Faced with such a vivid and emotive story, the response of the people on my side of the political spectrum – the progressive side – has been a kind of paralysis. Unsure of what to say and afraid of being labelled woke ourselves, progressives oscillate between repeating damaging elements of the anti-woke story (by repeating our opponents’ phrases, such as cancel culture) or simply denouncing the anti-woke narrative as racist (which it is). The underlying problem is that we are yet to create our own competing story about society, the country in which we live, and our shared values and needs. Perhaps we have also confused the sheer dominance of the anti-woke story in the mediasphere with cachet among the public, overlooking the fact that most people have not made up their minds about key political issues, and most care about their communities and want to be kind – qualities that should mean that most people are at least in theory receptive to progressive politics. Recent polling suggested that nearly a third of people don’t even know what woke means.

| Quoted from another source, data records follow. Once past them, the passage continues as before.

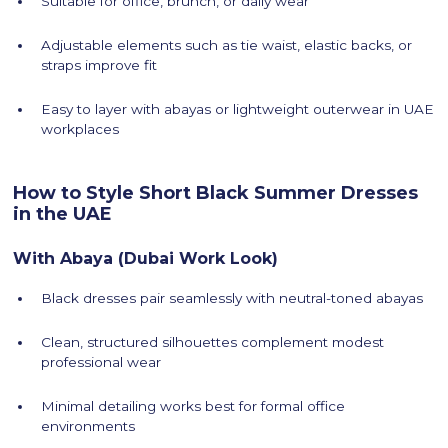
Suitable for office, brunch, or daily wear
Adjustable elements such as tie waist, elastic backs, or
straps improve fit
Easy to layer with abayas or lightweight outerwear in UAE
workplaces
How to Style Short Black Summer Dresses
in the UAE
With Abaya (Dubai Work Look)
Black dresses pair seamlessly with neutral-toned abayas
Clean, structured silhouettes complement modest
professional wear
Minimal detailing works best for formal office
environments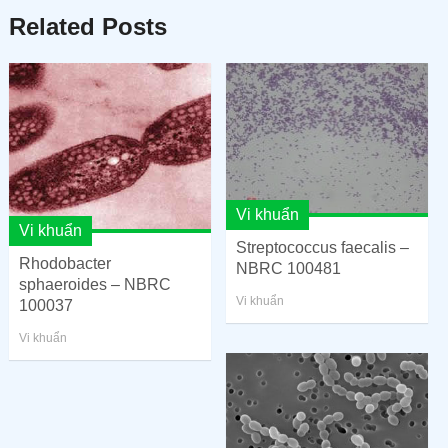
Related Posts
Vi khuẩn
Vi khuẩn
Streptococcus faecalis –
Rhodobacter
NBRC 100481
sphaeroides – NBRC
Vi khuẩn
100037
Vi khuẩn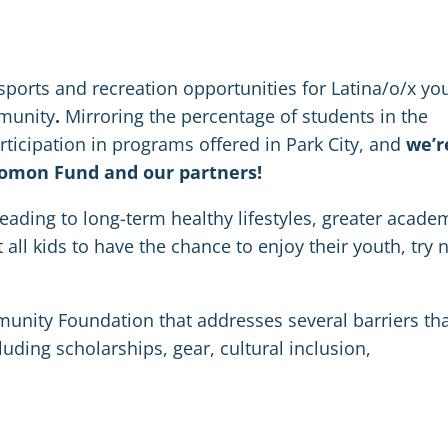
 sports and recreation opportunities for Latina/o/x yo
mmunity
.
Mirroring the percentage of students in the
rticipation in programs offered in Park City, and
we’r
lomon Fund and our partners!
 leading to long-term healthy lifestyles, greater acade
ll kids to have the chance to enjoy their youth, try 
unity Foundation that addresses several barriers th
cluding scholarships, gear, cultural inclusion,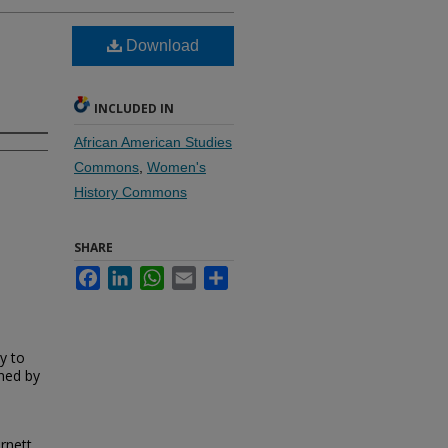
Download
INCLUDED IN
African American Studies
Commons
,
Women's
History Commons
SHARE
Facebook
LinkedIn
WhatsApp
Email
Share
y to
ned by
rnett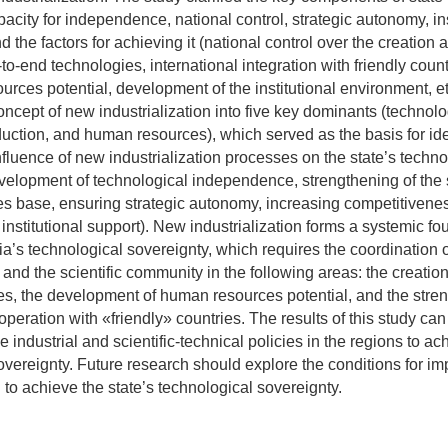
acity for independence, national control, strategic autonomy, ins
nd the factors for achieving it (national control over the creation 
-to-end technologies, international integration with friendly countr
rces potential, development of the institutional environment, et
oncept of new industrialization into five key dominants (technolog
duction, and human resources), which served as the basis for ide
nfluence of new industrialization processes on the state’s techno
velopment of technological independence, strengthening of the s
 base, ensuring strategic autonomy, increasing competitivene
nstitutional support). New industrialization forms a systemic fo
’s technological sovereignty, which requires the coordination of
 and the scientific community in the following areas: the creatio
es, the development of human resources potential, and the stre
operation with «friendly» countries. The results of this study ca
e industrial and scientific-technical policies in the regions to a
overeignty. Future research should explore the conditions for 
n to achieve the state’s technological sovereignty.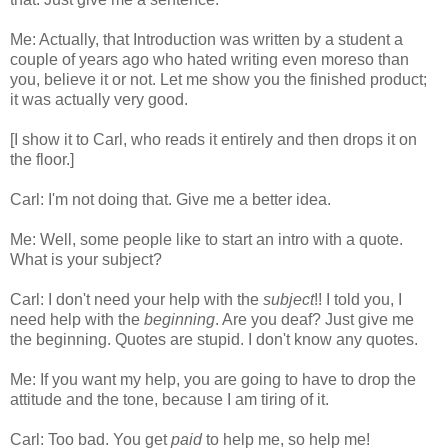
Me: Actually, that Introduction was written by a student a
couple of years ago who hated writing even moreso than
you, believe it or not. Let me show you the finished product;
it was actually very good.
[I show it to Carl, who reads it entirely and then drops it on
the floor.]
Carl: I'm not doing that. Give me a better idea.
Me: Well, some people like to start an intro with a quote.
What is your subject?
Carl: I don't need your help with the
subject
!! I told you, I
need help with the
beginning
. Are you deaf? Just give me
the beginning. Quotes are stupid. I don't know any quotes.
Me: If you want my help, you are going to have to drop the
attitude and the tone, because I am tiring of it.
Carl: Too bad. You get
paid
to help me, so help me!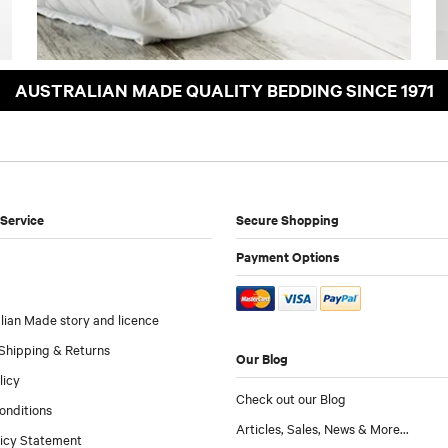
AUSTRALIAN MADE QUALITY BEDDING SINCE 1971
Service
Secure Shopping
Payment Options
lian Made story and licence
Shipping & Returns
Our Blog
licy
Check out our Blog
onditions
Articles, Sales, News & More...
licy Statement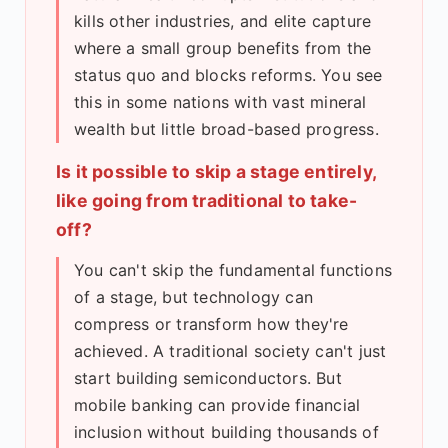
kills other industries, and elite capture
where a small group benefits from the
status quo and blocks reforms. You see
this in some nations with vast mineral
wealth but little broad-based progress.
Is it possible to skip a stage entirely,
like going from traditional to take-
off?
You can't skip the fundamental functions
of a stage, but technology can
compress or transform how they're
achieved. A traditional society can't just
start building semiconductors. But
mobile banking can provide financial
inclusion without building thousands of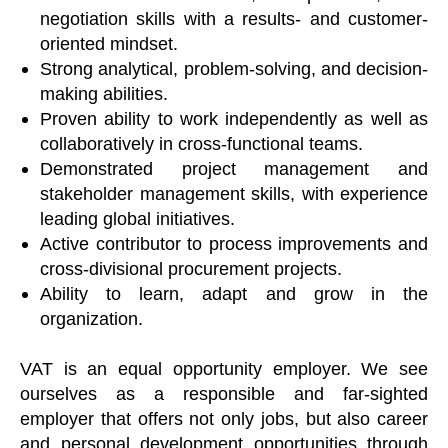
negotiation skills with a results- and customer-
oriented mindset.
Strong analytical, problem-solving, and decision-
making abilities.
Proven ability to work independently as well as
collaboratively in cross-functional teams.
Demonstrated project management and
stakeholder management skills, with experience
leading global initiatives.
Active contributor to process improvements and
cross-divisional procurement projects.
Ability to learn, adapt and grow in the
organization.
VAT is an equal opportunity employer. We see
ourselves as a responsible and far-sighted
employer that offers not only jobs, but also career
and personal development opportunities through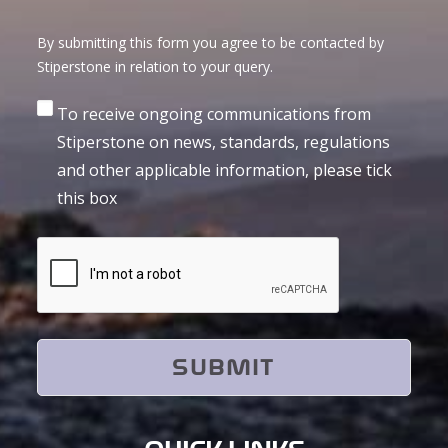
By submitting this form you agree to be contacted by
Stiperstone in relation to your query.
Consent
To receive ongoing communications from
Stiperstone on news, standards, regulations
and other applicable information, please tick
this box
CAPTCHA
QUICK LINKS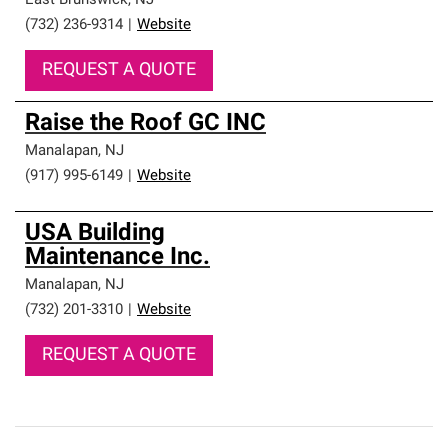
East Brunswick
,
NJ
(732) 236-9314
|
Website
REQUEST A QUOTE
Raise the Roof GC INC
Manalapan
,
NJ
(917) 995-6149
|
Website
USA Building
Maintenance Inc.
Manalapan
,
NJ
(732) 201-3310
|
Website
REQUEST A QUOTE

It’s time for progressives to bite the bullet and start telling a story of our own. Our UK Race Class Narrative project uncovered new ways of communicating that bring people together around their shared material interests, and actually outperform the divisive anti-woke story in empirical testing. Far more effective than focusing on problems, denouncing the right or listing policies is opening with shared progressive values (like the importance of a good quality of life and building a better world for our children), being clear about exactly who is getting in the way of those values being realised and why, and emphasising that by joining together across our differences we can make life better for all of us, whatever our race.
But there is another thing we discovered in the course of our research. We used hundreds of sources to create a summation of the anti-woke story and a summation of the current progressive response to it, and showed both to participants to gauge their response. The anti-woke story decisively won. In fact, one in three people who took part in our research couldn’t even remember what the progressive response was immediately after hearing it, let alone decide whether they liked it. Progressives sometimes like to see ourselves as too evidence-driven and honourable to get into the dirty business of emotive politics. But the truth is we’re not above this issue: we’re asleep at the wheel as our opponents paint us as the enemy. It’s time to change course, and fast, because if we don’t we might one day find ourselves steered into an all-consuming reactionary society, as the socially liberal and unified future we’d hoped for recedes into the distance.